I Was at LAX the Day of the Shooting, But I Don’t Want to Talk About It

I think it might make me feel better, though.
Following the Austin Film Festival, I boarded the filled-to-capacity plane to return to L.A. The pilot made an announcement that there was a shooting at LAX, so we might not be taking off right then. Then, they ordered us all off the plane, explaining that the situation was still (forgive the pun) up in the air and how waiting for a flight at the airport was a lot nicer than flying around extra to kill time until it was safe to land in L.A. or to end up having to land us somewhere else.
I grabbed lunch and read a book. I did not have a connecting flight or anyone waiting for me, so to me, personally, there was nothing to get stressed about.
Others weren’t so lucky. A few young women were going to fly in for a wedding that day then fly out the next day. After we were waiting in the airport a while to find out what would happen, they realized that they would no longer have a chance to attend the wedding. They decided to go home.
A few hours later, they boarded us back on the plane, saying the situation at LAX was over. Most of the people from earlier were gone. Most of us sat as the sole passenger in whatever three-person seat we took. The only people who sat next to anyone were, seemingly, those who wanted to, who knew their traveling companions.
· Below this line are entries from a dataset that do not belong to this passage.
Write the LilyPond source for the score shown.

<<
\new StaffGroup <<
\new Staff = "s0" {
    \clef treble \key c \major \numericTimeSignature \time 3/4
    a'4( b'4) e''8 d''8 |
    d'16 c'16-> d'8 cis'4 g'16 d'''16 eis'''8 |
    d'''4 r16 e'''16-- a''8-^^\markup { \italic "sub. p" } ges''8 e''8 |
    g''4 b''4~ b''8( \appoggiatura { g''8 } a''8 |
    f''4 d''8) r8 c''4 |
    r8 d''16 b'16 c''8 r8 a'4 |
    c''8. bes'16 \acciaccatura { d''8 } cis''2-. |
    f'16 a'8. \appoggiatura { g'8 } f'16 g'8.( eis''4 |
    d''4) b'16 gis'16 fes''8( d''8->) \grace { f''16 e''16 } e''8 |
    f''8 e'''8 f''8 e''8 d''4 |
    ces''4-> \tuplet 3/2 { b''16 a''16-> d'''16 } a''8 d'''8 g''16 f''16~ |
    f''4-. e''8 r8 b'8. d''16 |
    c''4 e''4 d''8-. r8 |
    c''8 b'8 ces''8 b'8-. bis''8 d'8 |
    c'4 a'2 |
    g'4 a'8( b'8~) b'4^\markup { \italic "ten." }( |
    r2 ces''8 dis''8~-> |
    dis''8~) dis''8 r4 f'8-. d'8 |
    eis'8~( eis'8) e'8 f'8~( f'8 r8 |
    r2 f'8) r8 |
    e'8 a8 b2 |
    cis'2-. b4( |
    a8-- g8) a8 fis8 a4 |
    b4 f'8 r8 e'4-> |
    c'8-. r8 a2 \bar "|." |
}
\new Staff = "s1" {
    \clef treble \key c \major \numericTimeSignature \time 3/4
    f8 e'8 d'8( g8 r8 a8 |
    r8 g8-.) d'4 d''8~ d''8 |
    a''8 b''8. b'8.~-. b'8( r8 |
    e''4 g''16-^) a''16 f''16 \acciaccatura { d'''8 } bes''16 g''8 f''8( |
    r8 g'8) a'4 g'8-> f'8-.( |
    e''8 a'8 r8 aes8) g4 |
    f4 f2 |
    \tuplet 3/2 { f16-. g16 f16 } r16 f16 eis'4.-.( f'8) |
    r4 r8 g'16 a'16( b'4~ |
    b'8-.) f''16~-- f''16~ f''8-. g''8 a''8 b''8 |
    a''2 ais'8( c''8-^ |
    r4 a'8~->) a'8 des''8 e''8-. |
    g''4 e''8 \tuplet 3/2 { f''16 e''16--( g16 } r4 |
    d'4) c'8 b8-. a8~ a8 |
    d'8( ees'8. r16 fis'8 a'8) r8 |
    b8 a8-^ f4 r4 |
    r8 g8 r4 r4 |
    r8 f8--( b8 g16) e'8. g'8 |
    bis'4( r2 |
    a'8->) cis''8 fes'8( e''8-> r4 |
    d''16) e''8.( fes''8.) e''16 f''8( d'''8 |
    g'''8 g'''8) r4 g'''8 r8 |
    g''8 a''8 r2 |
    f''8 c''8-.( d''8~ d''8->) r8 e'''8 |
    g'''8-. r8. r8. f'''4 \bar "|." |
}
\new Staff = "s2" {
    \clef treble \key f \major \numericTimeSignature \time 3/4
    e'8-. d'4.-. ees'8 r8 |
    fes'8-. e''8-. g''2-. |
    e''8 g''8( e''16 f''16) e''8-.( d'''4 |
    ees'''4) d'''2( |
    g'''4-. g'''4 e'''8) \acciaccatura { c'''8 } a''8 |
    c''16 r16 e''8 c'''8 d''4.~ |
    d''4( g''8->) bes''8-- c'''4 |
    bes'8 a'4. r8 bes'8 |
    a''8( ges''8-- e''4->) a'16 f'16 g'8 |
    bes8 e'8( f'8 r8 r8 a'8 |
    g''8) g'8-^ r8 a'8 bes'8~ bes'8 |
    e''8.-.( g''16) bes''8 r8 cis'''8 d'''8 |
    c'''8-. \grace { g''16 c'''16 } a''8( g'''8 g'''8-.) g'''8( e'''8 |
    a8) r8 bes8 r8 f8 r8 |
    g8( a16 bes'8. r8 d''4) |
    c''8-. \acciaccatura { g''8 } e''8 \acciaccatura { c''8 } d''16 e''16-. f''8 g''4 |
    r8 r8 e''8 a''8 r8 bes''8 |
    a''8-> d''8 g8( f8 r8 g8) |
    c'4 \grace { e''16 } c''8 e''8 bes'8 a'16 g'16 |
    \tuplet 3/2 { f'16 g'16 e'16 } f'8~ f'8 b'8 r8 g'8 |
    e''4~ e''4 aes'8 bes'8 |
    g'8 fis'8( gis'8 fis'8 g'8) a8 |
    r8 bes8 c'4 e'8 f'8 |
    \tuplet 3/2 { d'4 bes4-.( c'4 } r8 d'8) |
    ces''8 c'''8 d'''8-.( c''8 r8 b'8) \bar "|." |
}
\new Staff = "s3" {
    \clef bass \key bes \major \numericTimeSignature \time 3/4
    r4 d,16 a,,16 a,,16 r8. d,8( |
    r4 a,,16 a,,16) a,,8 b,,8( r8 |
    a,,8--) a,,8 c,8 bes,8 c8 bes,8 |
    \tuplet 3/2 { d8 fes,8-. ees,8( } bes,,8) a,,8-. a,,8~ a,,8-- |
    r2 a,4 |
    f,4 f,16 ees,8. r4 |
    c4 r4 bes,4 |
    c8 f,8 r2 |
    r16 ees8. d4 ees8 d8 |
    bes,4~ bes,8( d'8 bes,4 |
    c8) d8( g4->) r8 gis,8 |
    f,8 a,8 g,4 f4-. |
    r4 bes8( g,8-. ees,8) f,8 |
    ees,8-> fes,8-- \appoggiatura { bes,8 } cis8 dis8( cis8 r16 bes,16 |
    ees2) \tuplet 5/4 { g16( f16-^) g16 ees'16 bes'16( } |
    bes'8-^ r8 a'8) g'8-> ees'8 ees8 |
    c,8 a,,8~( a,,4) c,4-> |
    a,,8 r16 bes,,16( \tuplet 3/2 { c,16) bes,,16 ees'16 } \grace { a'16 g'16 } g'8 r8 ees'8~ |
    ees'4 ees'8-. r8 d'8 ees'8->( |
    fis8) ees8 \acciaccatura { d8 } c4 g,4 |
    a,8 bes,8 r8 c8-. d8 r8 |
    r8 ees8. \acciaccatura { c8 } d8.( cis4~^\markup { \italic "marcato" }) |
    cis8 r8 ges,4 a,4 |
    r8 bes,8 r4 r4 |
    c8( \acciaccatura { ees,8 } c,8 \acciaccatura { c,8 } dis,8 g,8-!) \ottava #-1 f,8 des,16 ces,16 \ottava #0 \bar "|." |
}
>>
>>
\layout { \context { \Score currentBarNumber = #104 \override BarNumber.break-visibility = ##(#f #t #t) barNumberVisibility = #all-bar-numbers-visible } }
I found myself wondering what “kind” of lunatic the shooter was. I figured he was a lunatic, yet another lost soul who for whatever combination of religious-political b.s. thought shooting a bunch of strangers who had never done anything to him was a good thing to do because of whatever type of b.s. was running through his mind and, no doubt, encouraged by the hatemongers of the Internet. Half of us don’t even both to vote.
Yes, I thought “he.” Let’s be honest.
But, I wondered, what particular cause did this guy find was just so important to justify murdering strangers?
With which holy book, if any, did he find justification? What group or groups did he blame?
Let’s be honest. They all blame others.
What political conspiracy did he prescribe to and what groups are victimized by this political conspiracy that most of us so-called “sheep” just don’t believe in because we’re too busy numbing ourselves with reality TV and the NFL to notice that aforementioned group or groups are doing whatever really bad things and how much worse it is going to get if people like him and the other people who read and write the things he agrees with don’t do something to put a stop to it?
As nonplussed as I was in Austin, my stress level rose after we landed at LAX. Some vehicles were being let onto the airport and some vehicles were not. The shuttle bus that connects people like me from the airport to Downtown L.A. to where we can take another train, if need be, to our urban homes, were not coming. No matter how long we all stood there waiting.
I began to wonder if it was as insane an idea as I thought it probably was to just walk off of the airport and keep walking until I could get a bus or a cab or something to get me home.
I started walking. I could not remember the configuration of the airport, if I was just going to walk into a highway or if there would be surface roads and bus stops and businesses. It’s funny how you don’t notice things like that when you don’t need to.
I quickly discovered a mass of humanity with the same idea, but with more luggage than I. (I only was in Austin for a week, and I travel light.) Rolling and hauling their suitcases, carrying or pulling the hands of small children, we all walked, like pilgrims toward a holy site.
Then, I noticed them. Another mass of humanity pulled and carried luggage and children onto the airport, realizing that for them, too, motorized transportation was not going to happen, and that they were going to do what they had to do.
So, now we all know, the shooter was a New World Order paranoid case/Alex Jones fan. That was one possibility I considered. I wondered if he was going to be a leftist Occupy-er or a fanatical Islamist (who were once the predominant terror suspects of the American imagination), but who now share the space in our minds where we keep our fears, along side those who bomb recruiting stations and factories where they test products on animals, men who feel sexually rejected by women and hurt by feminism and those opposed to . . . what? Abortion? Gay rights? Immigration? Gas-guzzling SUV’s? Logging?
Yes, I know about Timothy McVeigh, the Black Panthers, the Manson family, the Weather Underground, Neo-Nazis, the KKK and the other chapters of American terror.
But, I can’t help but feel like we’re entering into another chapter now. Mass shootings and bombings happen in quick succession.
Did anyone in the media even notice that LAX is not far from Santa Monica College, where not too long ago, another shooter with another cache of ammo made the same decision to kill a bunch of innocent strangers because of whatever justifications he made that whoever he was blaming for whatever he was blaming them for deserved to die by his hand?
When did we all get so blase about madmen and massacres?